**About this exercise**
Print every record exactly, but leave out the pictures.

**Stored items**
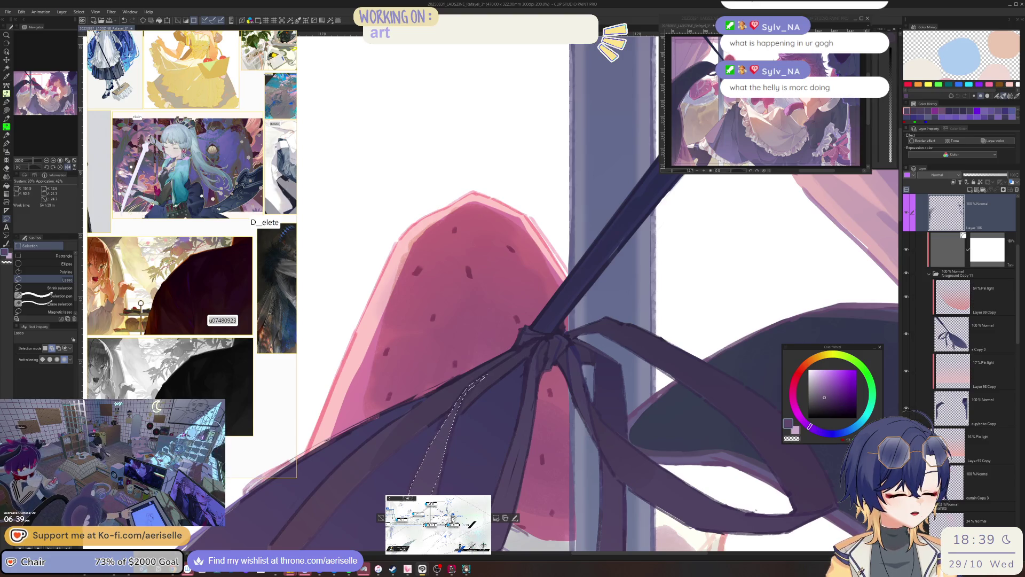
scroll(534, 363, down, 1)
key(g)
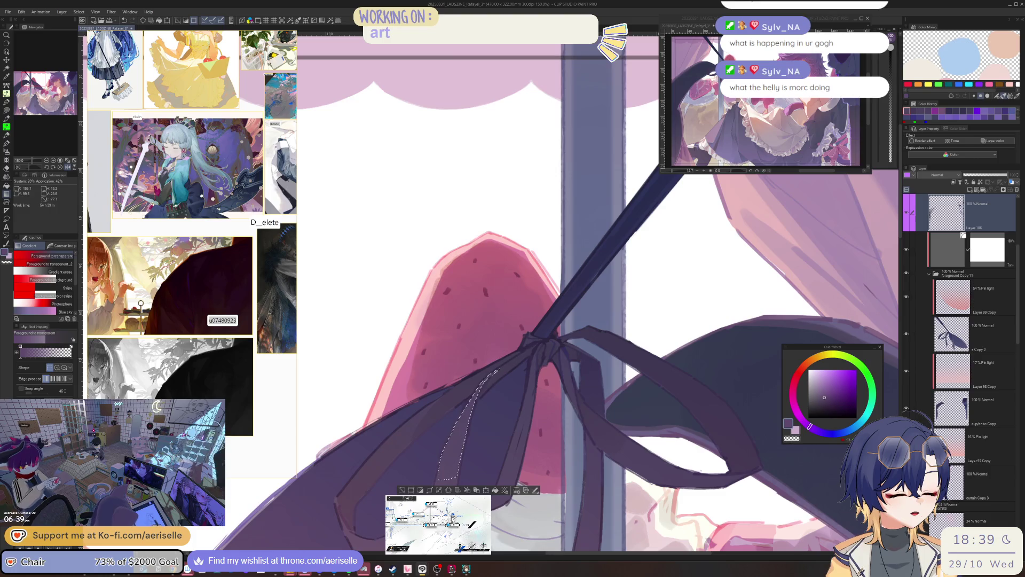
scroll(541, 439, down, 2)
scroll(541, 438, up, 3)
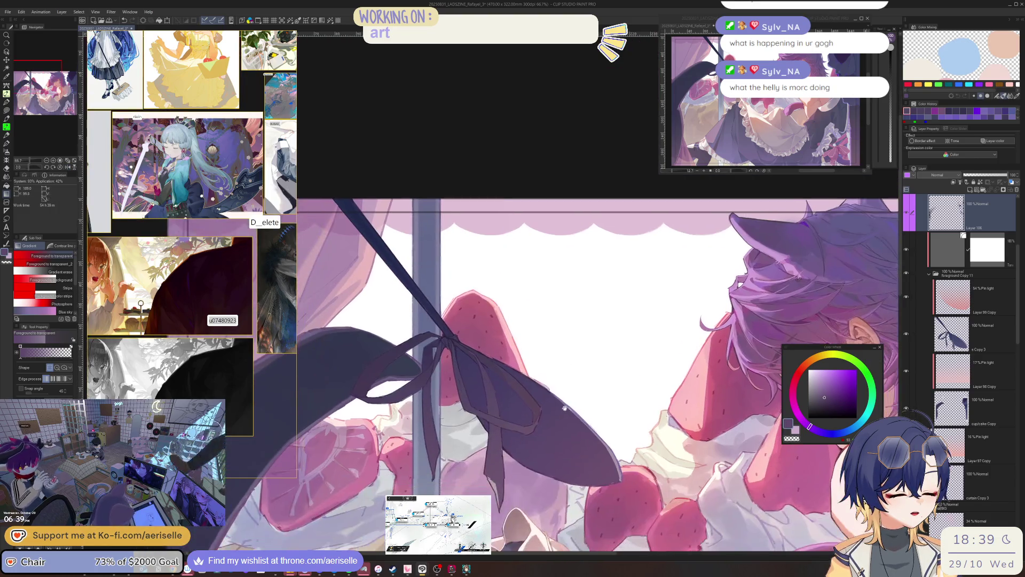
Step: Lasso the inner fold of the ribbon tail, zooming and rotating around it
key(m)
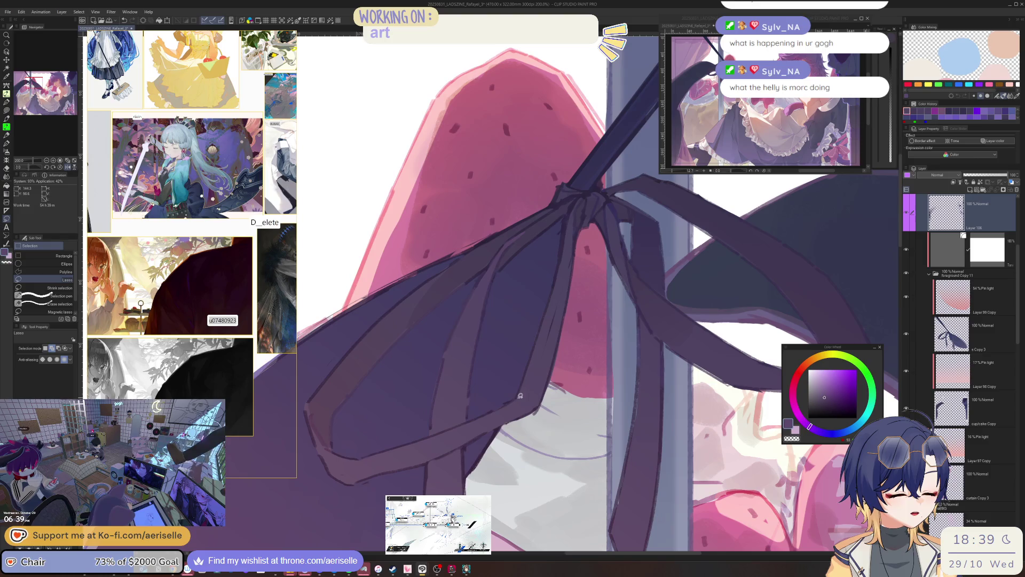
mouse_move(516, 398)
mouse_down()
mouse_move(539, 404)
mouse_move(431, 455)
mouse_move(451, 427)
mouse_move(516, 395)
mouse_move(487, 373)
mouse_move(530, 297)
mouse_move(558, 308)
mouse_move(568, 299)
mouse_up()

**Answer space**
scroll(534, 363, down, 1)
key(g)
scroll(541, 439, down, 2)
scroll(541, 438, up, 3)
Step: Lasso the inner fold of the ribbon tail, zooming and rotating around it
key(m)
mouse_move(516, 398)
mouse_down()
mouse_move(539, 404)
mouse_move(431, 455)
mouse_move(451, 427)
mouse_move(516, 395)
mouse_move(487, 373)
mouse_move(530, 297)
mouse_move(558, 308)
mouse_move(568, 299)
mouse_up()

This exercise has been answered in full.